--- START ---

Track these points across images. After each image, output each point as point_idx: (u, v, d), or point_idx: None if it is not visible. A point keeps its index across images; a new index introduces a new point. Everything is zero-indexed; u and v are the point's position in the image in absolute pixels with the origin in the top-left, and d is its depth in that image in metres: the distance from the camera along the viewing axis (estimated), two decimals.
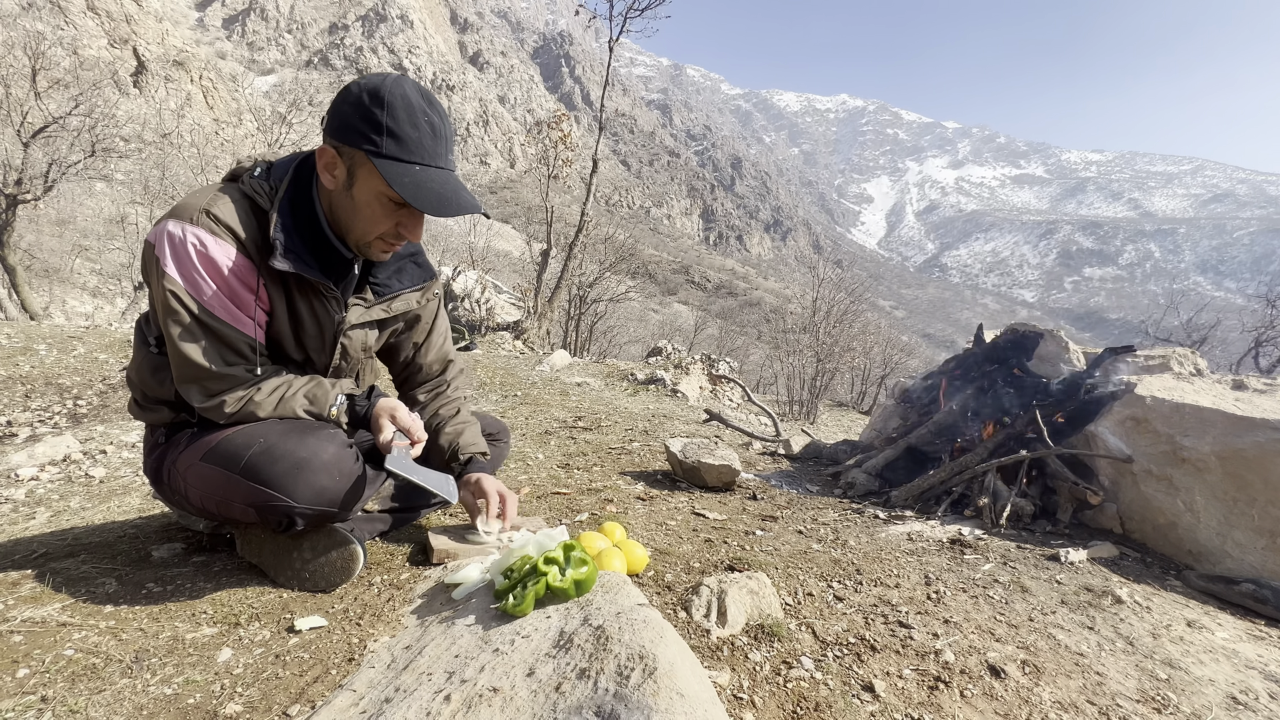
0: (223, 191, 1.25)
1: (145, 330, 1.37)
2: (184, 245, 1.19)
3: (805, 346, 16.15)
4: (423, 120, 1.19)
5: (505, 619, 1.10)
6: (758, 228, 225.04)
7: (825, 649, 1.28)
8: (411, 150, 1.19)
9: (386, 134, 1.17)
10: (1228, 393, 2.27)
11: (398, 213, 1.26)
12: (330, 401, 1.37)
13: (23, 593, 1.32)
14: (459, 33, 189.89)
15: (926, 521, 2.27)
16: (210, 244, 1.20)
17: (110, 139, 12.86)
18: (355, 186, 1.24)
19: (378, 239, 1.30)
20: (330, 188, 1.27)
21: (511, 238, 51.87)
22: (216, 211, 1.21)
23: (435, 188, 1.20)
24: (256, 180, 1.28)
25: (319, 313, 1.36)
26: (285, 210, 1.26)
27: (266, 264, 1.25)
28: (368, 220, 1.26)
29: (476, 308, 10.87)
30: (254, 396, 1.30)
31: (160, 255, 1.20)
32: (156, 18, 68.17)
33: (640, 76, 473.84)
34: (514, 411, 4.48)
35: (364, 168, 1.21)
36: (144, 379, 1.37)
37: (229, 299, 1.24)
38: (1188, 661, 1.35)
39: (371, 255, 1.34)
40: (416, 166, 1.20)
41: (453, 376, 1.73)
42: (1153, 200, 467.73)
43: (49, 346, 5.53)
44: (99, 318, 15.21)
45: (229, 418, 1.29)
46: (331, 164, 1.24)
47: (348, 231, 1.30)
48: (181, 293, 1.20)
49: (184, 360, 1.23)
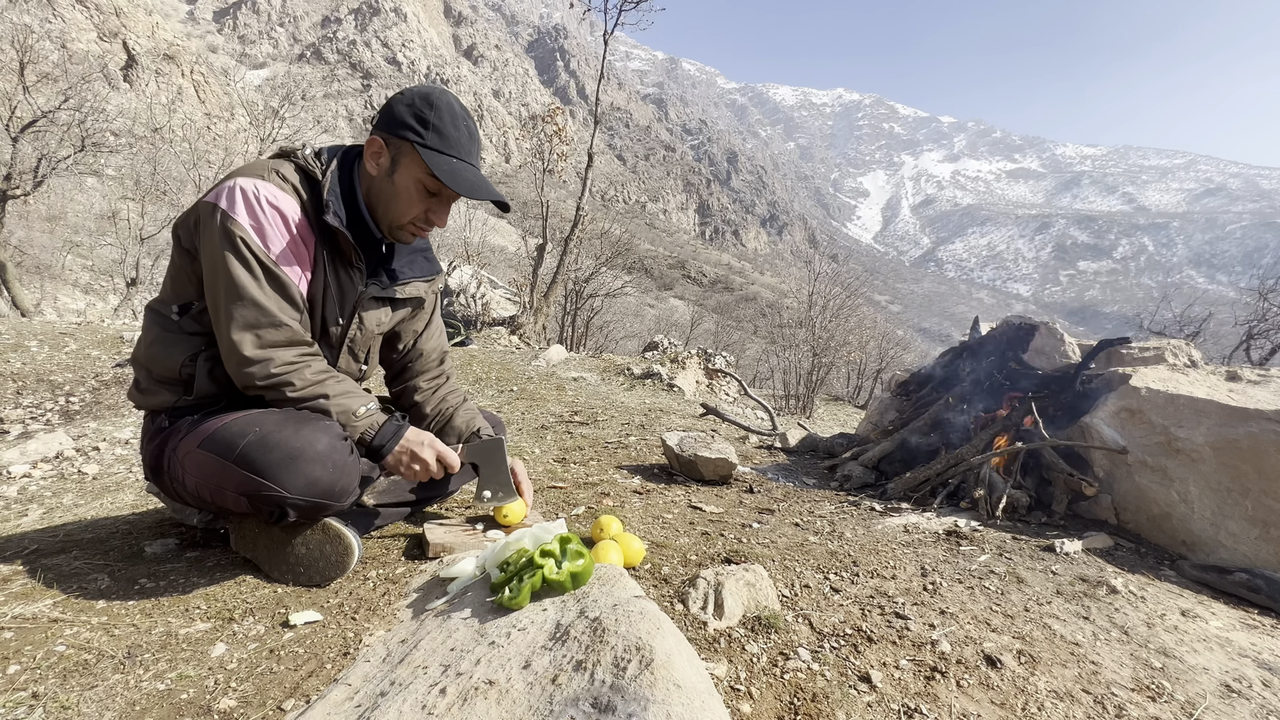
0: (283, 159, 1.40)
1: (160, 308, 1.41)
2: (257, 198, 1.29)
3: (801, 341, 16.19)
4: (462, 124, 1.39)
5: (501, 612, 1.09)
6: (754, 222, 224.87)
7: (822, 640, 1.28)
8: (451, 145, 1.37)
9: (432, 129, 1.35)
10: (1222, 384, 2.28)
11: (430, 199, 1.42)
12: (364, 401, 1.43)
13: (14, 589, 1.31)
14: (453, 26, 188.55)
15: (922, 513, 2.28)
16: (279, 197, 1.32)
17: (100, 134, 12.75)
18: (398, 173, 1.39)
19: (410, 223, 1.44)
20: (373, 173, 1.42)
21: (507, 233, 51.70)
22: (283, 172, 1.36)
23: (468, 176, 1.39)
24: (309, 156, 1.41)
25: (343, 281, 1.45)
26: (334, 183, 1.40)
27: (317, 225, 1.38)
28: (404, 204, 1.41)
29: (472, 303, 10.83)
30: (303, 368, 1.35)
31: (229, 207, 1.27)
32: (146, 11, 67.38)
33: (635, 70, 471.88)
34: (510, 406, 4.47)
35: (408, 156, 1.37)
36: (154, 356, 1.39)
37: (291, 251, 1.34)
38: (1182, 650, 1.36)
39: (401, 238, 1.49)
40: (455, 160, 1.38)
41: (449, 369, 1.82)
42: (1146, 194, 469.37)
43: (40, 343, 5.49)
44: (91, 314, 15.09)
45: (269, 379, 1.31)
46: (378, 152, 1.39)
47: (384, 214, 1.44)
48: (251, 240, 1.28)
49: (247, 305, 1.28)
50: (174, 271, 1.39)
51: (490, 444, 1.62)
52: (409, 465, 1.45)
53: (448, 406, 1.75)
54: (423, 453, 1.44)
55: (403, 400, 1.75)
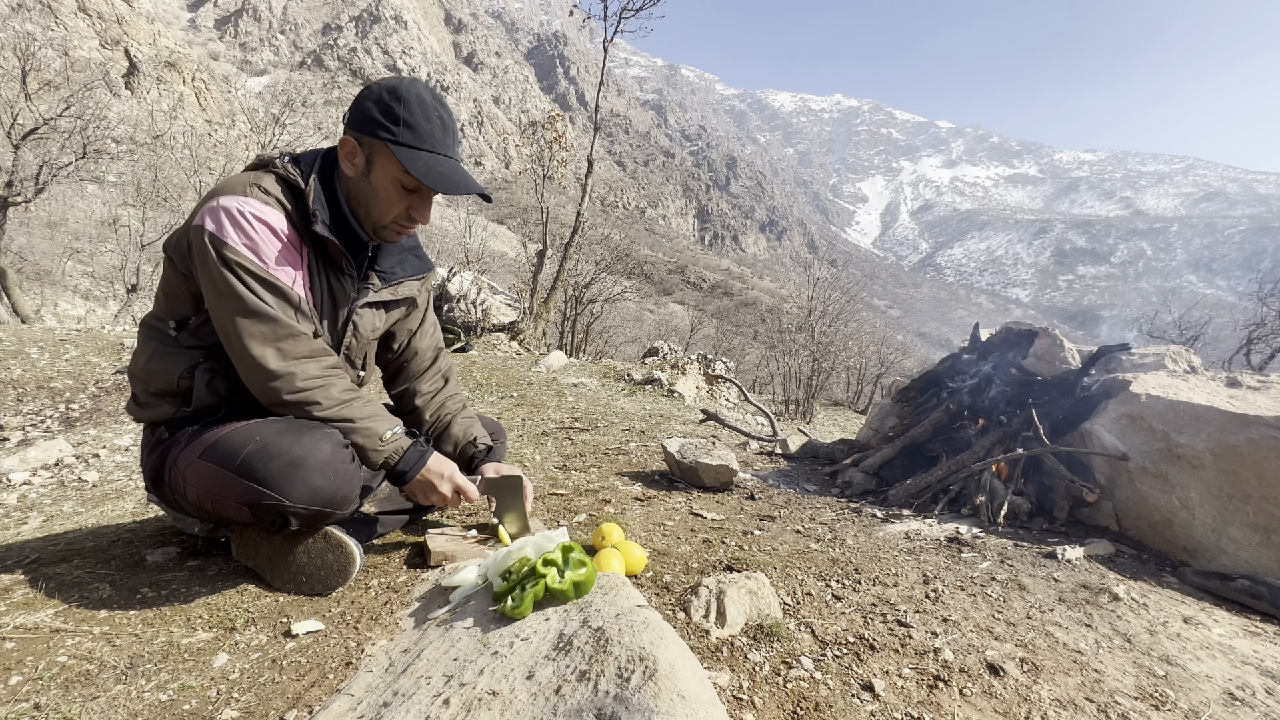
0: (262, 172, 1.36)
1: (156, 323, 1.40)
2: (242, 215, 1.27)
3: (801, 346, 16.19)
4: (434, 115, 1.34)
5: (504, 621, 1.09)
6: (753, 227, 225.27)
7: (824, 648, 1.27)
8: (424, 139, 1.33)
9: (403, 124, 1.31)
10: (1222, 390, 2.28)
11: (409, 196, 1.39)
12: (390, 425, 1.42)
13: (15, 598, 1.31)
14: (453, 33, 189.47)
15: (924, 520, 2.27)
16: (265, 212, 1.30)
17: (102, 140, 12.78)
18: (373, 172, 1.36)
19: (393, 222, 1.42)
20: (350, 175, 1.39)
21: (507, 239, 51.78)
22: (264, 185, 1.32)
23: (445, 171, 1.35)
24: (287, 165, 1.39)
25: (335, 289, 1.45)
26: (318, 191, 1.38)
27: (305, 235, 1.36)
28: (384, 204, 1.39)
29: (472, 309, 10.82)
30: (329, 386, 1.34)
31: (217, 229, 1.26)
32: (148, 19, 67.75)
33: (635, 77, 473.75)
34: (510, 413, 4.47)
35: (382, 154, 1.34)
36: (151, 370, 1.38)
37: (287, 262, 1.33)
38: (1185, 658, 1.36)
39: (387, 238, 1.46)
40: (428, 154, 1.33)
41: (446, 368, 1.81)
42: (1145, 199, 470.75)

--- END ---

== WORK TO BE COMPLETED ==
Could you reproduce, exactly, every line above from the line with "13: (23, 593, 1.32)" to the line with "48: (181, 293, 1.20)", and no other line? Both ends count.

== TASK SOLUTION ==
13: (23, 593, 1.32)
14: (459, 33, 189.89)
15: (926, 521, 2.27)
16: (210, 244, 1.20)
17: (110, 139, 12.86)
18: (355, 186, 1.24)
19: (378, 239, 1.30)
20: (330, 188, 1.27)
21: (511, 238, 51.87)
22: (216, 211, 1.21)
23: (435, 188, 1.20)
24: (256, 180, 1.28)
25: (319, 313, 1.36)
26: (285, 210, 1.26)
27: (266, 264, 1.25)
28: (368, 220, 1.26)
29: (476, 308, 10.87)
30: (254, 396, 1.30)
31: (160, 255, 1.20)
32: (156, 18, 68.17)
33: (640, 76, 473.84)
34: (514, 411, 4.48)
35: (364, 168, 1.21)
36: (144, 379, 1.37)
37: (229, 299, 1.24)
38: (1188, 661, 1.35)
39: (371, 255, 1.34)
40: (416, 166, 1.20)
41: (453, 376, 1.73)
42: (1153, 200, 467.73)
43: (49, 346, 5.53)
44: (99, 318, 15.21)
45: (229, 418, 1.29)
46: (331, 164, 1.24)
47: (348, 231, 1.30)
48: (181, 293, 1.20)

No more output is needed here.